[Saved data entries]
+++

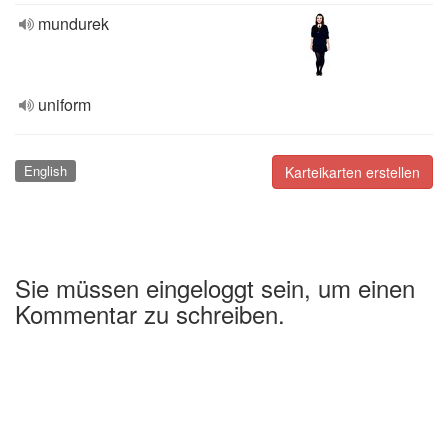
mundurek
uniform
English
Karteikarten erstellen
Sie müssen eingeloggt sein, um einen
Kommentar zu schreiben.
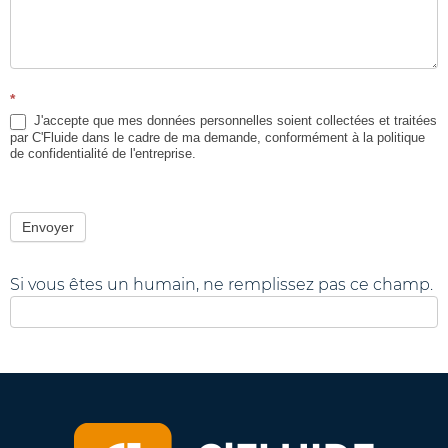
*
J'accepte que mes données personnelles soient collectées et traitées
par C'Fluide dans le cadre de ma demande, conformément à la politique
de confidentialité de l'entreprise.
Envoyer
Si vous êtes un humain, ne remplissez pas ce champ.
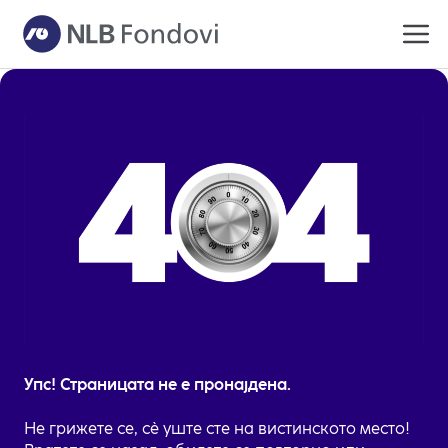
Упс! Страницата не е пронајдена.
Не грижете се, сè уште сте на вистинското место!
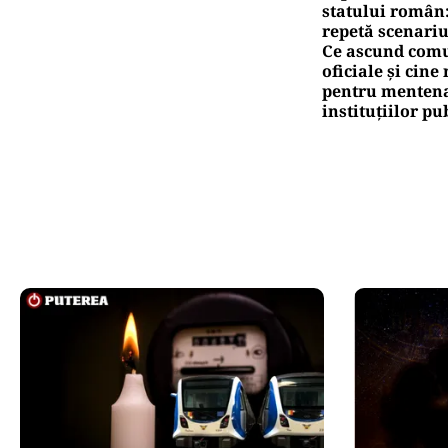
statului român
repetă scenariu
Ce ascund comu
oficiale și cin
pentru mentena
instituțiilor pu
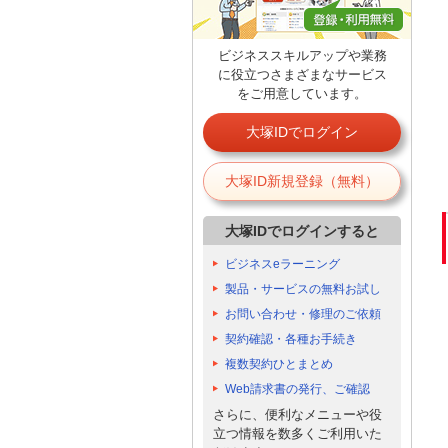
ビジネススキルアップや業務
に役立つさまざまなサービス
をご用意しています。
大塚IDでログイン
大塚ID新規登録（無料）
大塚IDでログインすると
ビジネスeラーニング
製品・サービスの無料お試し
お問い合わせ・修理のご依頼
契約確認・各種お手続き
複数契約ひとまとめ
Web請求書の発行、ご確認
さらに、便利なメニューや役
立つ情報を数多くご利用いた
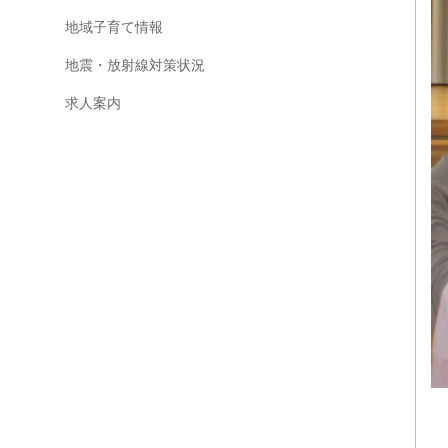
地域子育て情報
地震・放射線対策状況
求人案内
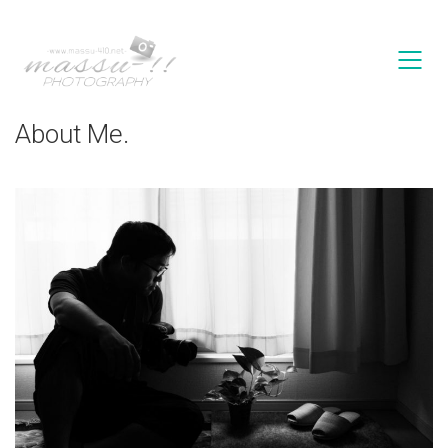
About Me.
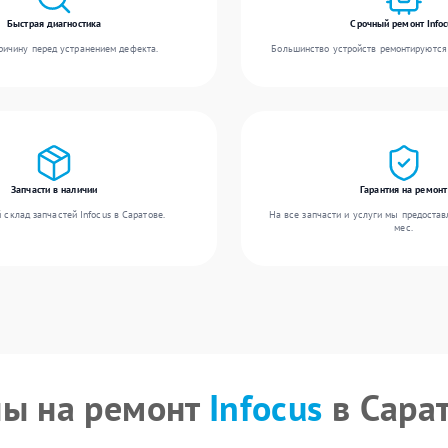
Быстрая диагностика
Срочный ремонт Infoc
ичину перед устранением дефекта.
Большинство устройств ремонтируются 
Запчасти в наличии
Гарантия на ремонт
склад запчастей Infocus в Саратове.
На все запчасти и услуги мы предостав
мес.
ы на ремонт
Infocus
в Сара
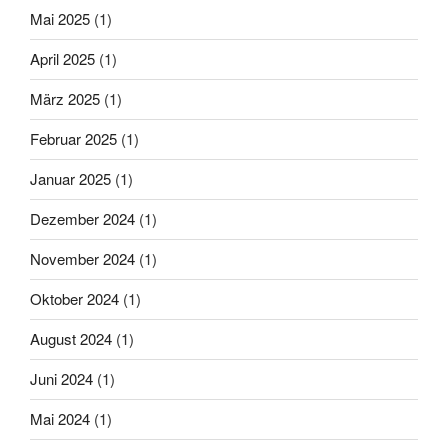
Mai 2025
(1)
April 2025
(1)
März 2025
(1)
Februar 2025
(1)
Januar 2025
(1)
Dezember 2024
(1)
November 2024
(1)
Oktober 2024
(1)
August 2024
(1)
Juni 2024
(1)
Mai 2024
(1)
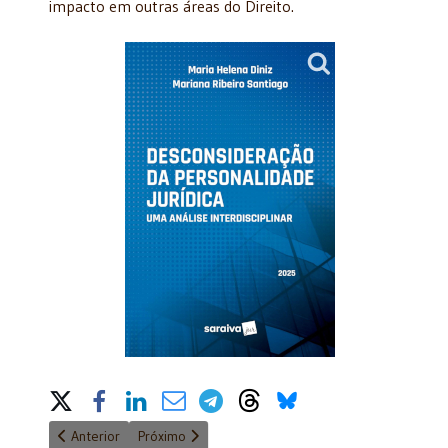
impacto em outras áreas do Direito.
Share on Social Media
Artigo anterior: Direito Administrativo, 38ª edição
Próximo artigo: O conteúdo jurídico da juridicidade 
Anterior
Próximo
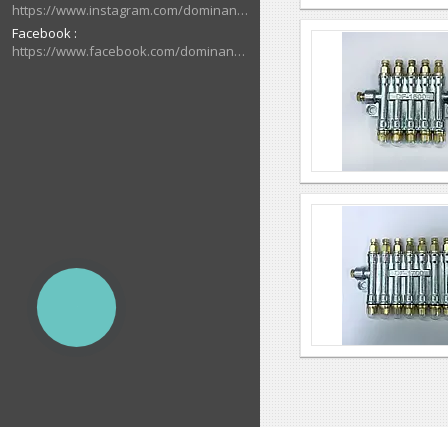
https://www.instagram.com/dominant_cnc
Facebook
https://www.facebook.com/dominantcnc
КНОПКА
ЗВ'ЯЗКУ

+++

**Request**. Reproduce the text of the items above with every instance of "Infocus" changed to "InFocus" and everything else kept as it is. Leave the pictures out of your answer.

**Answer box**.
mundurek
uniform
English
Karteikarten erstellen
Sie müssen eingeloggt sein, um einen
Kommentar zu schreiben.
*
J'accepte que mes données personnelles soient collectées et traitées
par C'Fluide dans le cadre de ma demande, conformément à la politique
de confidentialité de l'entreprise.
Envoyer
Si vous êtes un humain, ne remplissez pas ce champ.
Упс! Страницата не е пронајдена.
Не грижете се, сè уште сте на вистинското место!
statului român
repetă scenariu
Ce ascund comu
oficiale și cin
pentru mentena
instituțiilor pu
ビジネススキルアップや業務
に役立つさまざまなサービス
をご用意しています。
大塚IDでログイン
大塚ID新規登録（無料）
大塚IDでログインすると
ビジネスeラーニング
製品・サービスの無料お試し
お問い合わせ・修理のご依頼
契約確認・各種お手続き
複数契約ひとまとめ
Web請求書の発行、ご確認
さらに、便利なメニューや役
立つ情報を数多くご利用いた
地域子育て情報
地震・放射線対策状況
求人案内
About Me.
Быстрая диагностика
Срочный ремонт Infoc
ичину перед устранением дефекта.
Большинство устройств ремонтируются 
Запчасти в наличии
Гарантия на ремонт
склад запчастей InFocus в Саратове.
На все запчасти и услуги мы предостав
мес.
ы на ремонт
InFocus
в Сара
Mai 2025
(1)
April 2025
(1)
März 2025
(1)
Februar 2025
(1)
Januar 2025
(1)
Dezember 2024
(1)
November 2024
(1)
Oktober 2024
(1)
August 2024
(1)
Juni 2024
(1)
Mai 2024
(1)
impacto em outras áreas do Direito.
Share on Social Media
Artigo anterior: Direito Administrativo, 38ª edição
Próximo artigo: O conteúdo jurídico da juridicidade 
Anterior
Próximo
https://www.instagram.com/dominant_cnc
Facebook
https://www.facebook.com/dominantcnc
КНОПКА
ЗВ'ЯЗКУ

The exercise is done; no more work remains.